Since the polysaccharide and the multi-copper oxidase exhibit excellent plant protein crosslinkability, in the case of applying the polysaccharide and the multi-copper oxidase to a textured plant protein material, in the resulting meat-like processed food product, the meat-like characteristics can be improved as the crosslinkability of the plant protein is improved. Examples of such meat-like characteristics include binding properties, liquid retainability, digestion rate, and yield in processing.

Therefore, the crosslinking agent of the present invention can be used as a binding property improver for a meat-like processed food product using a textured plant protein material. The binding properties of a meat-like processed food product using a textured plant protein material can be quantitatively confirmed by measuring the hardness when the textured plant protein material is processed into a meat-like processed food product. The greater the hardness is, the higher the binding properties are.

Since the crosslinking agent of the present invention can improve the binding properties of a meat-like processed food product using a textured plant protein material, the crosslinking agent can also be used as a texture modifier for a meat-like processed food product using a textured plant protein material. Specifically, in the case of using a thermally irreversible gelling agent as the poly saccharide, the crosslinking agent can be effectively used as the texture modifier. In this case, the improvement in the texture of a meat-like processed food product using a textured plant protein material can be confirmed by the fact that the texture of the meat-like processed food product is closer to the texture of a general meat processed food product because of the combination of the texture in which the tissue form of the textured plant protein material is felt and the elasticity of the food product due to binding, as compared with a meat-like processed food product not using a thermally irreversible gelling agent and/or a multi-copper oxidase.

A crosslinkability improver of the present invention can be used as a liquid retainability improver for a meat-like processed food product using a textured plant protein material. The liquid retainability includes water retentivity and oil retentivity. The liquid retainability of a meat-like processed food product using a textured plant protein material can be quantitatively confirmed by measuring a difference in weight before and after the centrifugation of the meat-like processed food product. The smaller the weight difference is, the greater the liquid retainability is.

_TASK ITEM 1_
In the passage on crosslinking agents for meat-like foods, how is the liquid retainability of the product confirmed quantitatively?
_TASK ITEM 2_
Reproduce the passage on crosslinking agents for meat-like foods from "Since the polysaccharide" up to and including "yield in processing.".
_TASK ITEM 3_
Proceed with the passage on crosslinking agents for meat-like foods, picking up after its final sentence.

_EXTRACTED ENTRIES_
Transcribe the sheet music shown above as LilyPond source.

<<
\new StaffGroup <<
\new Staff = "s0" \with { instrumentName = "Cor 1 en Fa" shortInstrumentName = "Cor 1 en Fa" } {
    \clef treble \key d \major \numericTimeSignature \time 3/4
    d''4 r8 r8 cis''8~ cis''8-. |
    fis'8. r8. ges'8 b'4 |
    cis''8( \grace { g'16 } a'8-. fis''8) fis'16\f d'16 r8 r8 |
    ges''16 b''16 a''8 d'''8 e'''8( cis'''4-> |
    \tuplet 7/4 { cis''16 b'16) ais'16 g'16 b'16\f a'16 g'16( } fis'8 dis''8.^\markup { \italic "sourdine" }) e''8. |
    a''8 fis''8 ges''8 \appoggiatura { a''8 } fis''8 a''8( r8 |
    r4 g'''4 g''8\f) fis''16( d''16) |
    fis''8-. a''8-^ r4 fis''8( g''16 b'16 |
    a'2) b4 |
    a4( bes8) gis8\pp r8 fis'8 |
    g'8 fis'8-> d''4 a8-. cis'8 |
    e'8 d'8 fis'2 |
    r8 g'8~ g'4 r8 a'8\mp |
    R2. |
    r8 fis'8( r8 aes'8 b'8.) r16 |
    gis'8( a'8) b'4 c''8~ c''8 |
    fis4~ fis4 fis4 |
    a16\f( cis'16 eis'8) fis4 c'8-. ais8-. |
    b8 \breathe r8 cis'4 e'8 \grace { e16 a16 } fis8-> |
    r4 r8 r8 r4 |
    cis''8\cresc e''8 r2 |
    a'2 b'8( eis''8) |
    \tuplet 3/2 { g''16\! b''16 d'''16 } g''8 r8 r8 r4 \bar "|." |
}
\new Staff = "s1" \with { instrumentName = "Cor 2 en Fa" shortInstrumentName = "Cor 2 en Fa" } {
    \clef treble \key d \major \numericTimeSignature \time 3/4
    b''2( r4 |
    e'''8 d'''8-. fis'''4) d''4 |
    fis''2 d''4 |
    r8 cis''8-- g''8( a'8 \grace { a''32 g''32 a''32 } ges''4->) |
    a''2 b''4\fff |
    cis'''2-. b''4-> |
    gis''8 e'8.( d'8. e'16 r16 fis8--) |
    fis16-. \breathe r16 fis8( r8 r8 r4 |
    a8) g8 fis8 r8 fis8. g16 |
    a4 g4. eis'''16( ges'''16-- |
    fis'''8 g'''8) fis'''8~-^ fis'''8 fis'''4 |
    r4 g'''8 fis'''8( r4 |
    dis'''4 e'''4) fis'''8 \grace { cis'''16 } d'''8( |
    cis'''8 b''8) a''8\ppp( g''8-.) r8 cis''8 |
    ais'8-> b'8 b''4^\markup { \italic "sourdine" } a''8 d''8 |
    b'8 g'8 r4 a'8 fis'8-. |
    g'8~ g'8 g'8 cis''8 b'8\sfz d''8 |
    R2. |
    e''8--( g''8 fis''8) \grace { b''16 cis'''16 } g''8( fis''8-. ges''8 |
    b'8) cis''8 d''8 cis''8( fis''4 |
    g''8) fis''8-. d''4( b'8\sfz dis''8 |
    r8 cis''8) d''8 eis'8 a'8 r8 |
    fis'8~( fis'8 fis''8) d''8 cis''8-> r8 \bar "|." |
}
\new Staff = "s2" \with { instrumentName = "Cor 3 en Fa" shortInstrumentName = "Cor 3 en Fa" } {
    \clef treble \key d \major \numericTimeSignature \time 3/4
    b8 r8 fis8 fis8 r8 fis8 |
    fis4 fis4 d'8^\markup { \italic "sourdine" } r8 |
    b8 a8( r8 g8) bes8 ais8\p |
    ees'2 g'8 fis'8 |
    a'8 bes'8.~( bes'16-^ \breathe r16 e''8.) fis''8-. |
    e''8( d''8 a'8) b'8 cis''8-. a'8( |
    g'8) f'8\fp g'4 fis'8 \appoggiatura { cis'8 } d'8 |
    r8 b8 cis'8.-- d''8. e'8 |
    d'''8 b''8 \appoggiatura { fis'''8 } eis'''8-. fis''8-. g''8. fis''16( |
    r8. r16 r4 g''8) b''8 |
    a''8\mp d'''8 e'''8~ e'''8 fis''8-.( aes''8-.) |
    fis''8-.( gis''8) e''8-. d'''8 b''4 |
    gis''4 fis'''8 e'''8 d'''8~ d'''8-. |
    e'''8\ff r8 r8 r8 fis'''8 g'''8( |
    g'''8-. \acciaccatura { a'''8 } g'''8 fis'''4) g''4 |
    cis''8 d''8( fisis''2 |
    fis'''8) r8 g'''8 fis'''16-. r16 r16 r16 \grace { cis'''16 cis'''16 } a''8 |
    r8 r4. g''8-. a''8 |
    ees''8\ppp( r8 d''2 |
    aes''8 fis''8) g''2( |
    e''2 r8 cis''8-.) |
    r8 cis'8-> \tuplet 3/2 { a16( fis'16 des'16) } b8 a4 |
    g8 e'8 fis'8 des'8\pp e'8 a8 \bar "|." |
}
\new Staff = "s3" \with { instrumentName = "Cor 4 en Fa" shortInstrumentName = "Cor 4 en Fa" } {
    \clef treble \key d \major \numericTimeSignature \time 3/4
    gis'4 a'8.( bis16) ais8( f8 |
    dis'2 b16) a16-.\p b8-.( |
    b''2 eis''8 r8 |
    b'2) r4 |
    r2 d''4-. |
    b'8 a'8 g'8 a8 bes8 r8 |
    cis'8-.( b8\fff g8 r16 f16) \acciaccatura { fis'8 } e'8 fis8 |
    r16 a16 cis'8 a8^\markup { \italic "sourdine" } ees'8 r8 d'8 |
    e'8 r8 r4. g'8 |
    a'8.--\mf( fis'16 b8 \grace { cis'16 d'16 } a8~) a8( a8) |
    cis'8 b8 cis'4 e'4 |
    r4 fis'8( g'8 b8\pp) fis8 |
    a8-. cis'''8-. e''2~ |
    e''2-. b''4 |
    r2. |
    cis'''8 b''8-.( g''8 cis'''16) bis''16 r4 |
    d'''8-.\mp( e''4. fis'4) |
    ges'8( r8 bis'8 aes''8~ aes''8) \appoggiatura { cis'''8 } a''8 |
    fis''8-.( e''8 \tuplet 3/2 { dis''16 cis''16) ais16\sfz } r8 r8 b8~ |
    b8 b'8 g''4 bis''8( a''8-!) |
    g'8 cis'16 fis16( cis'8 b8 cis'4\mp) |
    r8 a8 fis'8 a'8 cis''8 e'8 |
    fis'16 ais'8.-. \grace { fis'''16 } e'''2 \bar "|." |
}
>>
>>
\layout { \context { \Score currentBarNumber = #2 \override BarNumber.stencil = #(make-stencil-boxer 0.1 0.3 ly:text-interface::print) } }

_EXERCISE ANSWER 1_
By measuring the difference in weight before and after centrifugation of the meat-like processed food product.

_EXERCISE ANSWER 2_
Since the polysaccharide and the multi-copper oxidase exhibit excellent plant protein crosslinkability, in the case of applying the polysaccharide and the multi-copper oxidase to a textured plant protein material, in the resulting meat-like processed food product, the meat-like characteristics can be improved as the crosslinkability of the plant protein is improved. Examples of such meat-like characteristics include binding properties, liquid retainability, digestion rate, and yield in processing.

_EXERCISE ANSWER 3_
The crosslinkability improver of the present invention can be used as a digestion rate enhancer for a meat-like processed food product using a textured plant protein material. The digestion rate of a meat-like processed food product using a textured plant protein material can be quantitatively confirmed by digesting the meat-like processed food product for a predetermined time in an environment imitating the stomach (under temperature conditions corresponding to body temperature in an artificial gastric fluid), and measuring free amino nitrogen and residues after digestion. The higher the free amino nitrogen after digestion within a predetermined tire is, and the lower the residue is, the higher the digestion rate is.

The crosslinkability improver of the present invention can be used as a yield improver in manufacturing of a meat-like processed food product using a textured plant protein material. The meat-like processed food product in the case of using the crosslinkability improver of the present invention as a yield improver is a food product obtained by heat-cooking and preferably a food product obtained by firing. The yield in manufacturing of a meat-like processed food product using a textured plant protein material can be quantitatively confirmed by measuring a difference in weight before and after the heat-cooking of the meat-like processed food product. The smaller the weight difference is, the greater the yield is.

The type, used amount, and the like of the component to be used in the crosslinkability improver for a plant protein are as described in the section of “1. Method for Manufacturing Crosslinked Plant Protein”.

EXAMPLES

Hereinafter, the present invention will be specifically described by means of Examples; however, the present invention is not to be construed as being limited to the following Examples.

TABLE 1
Material	Product name	Manufacturer
Granular (small granular)	Soy Meat Minced Type	Marukome Co., Ltd.
soybean protein	Content of protein in dry material: 50 wt %
Fillet type soybean protein	Soy Meat Fillet Type	Marukome Co., Ltd.
	Content of protein in dry material: 49.2 wt %
Block type soybean protein	Soy Meat (block)	Asahishokuhin Corp.
	Content of protein in dry material: 61.4 wt %
Slice type soybean protein	Content of protein in dry material: 50 wt %	Marukome Co., Ltd.
Granular (small granular)	TPP	PURIS
pea protein	Content of protein in dry material: 80 wt %
Large granular pea protein	Texture Pea Protein	Sansho Co., Ltd.
Slice type pea protein	Yasaiga Marude Oniku (vegetable like meat)	AJIGEN Co., Ltd.
	Content of protein in dry material: 37 wt %
Slice type gluten	Gluten Meat Block Type	Saniku Foods Co., Ltd.
	Content of protein in water-swollen material: 17.5%
Soybean protein (powder)	Soypro (crude protein: 50 wt %)	J-OIL MILLS, INC.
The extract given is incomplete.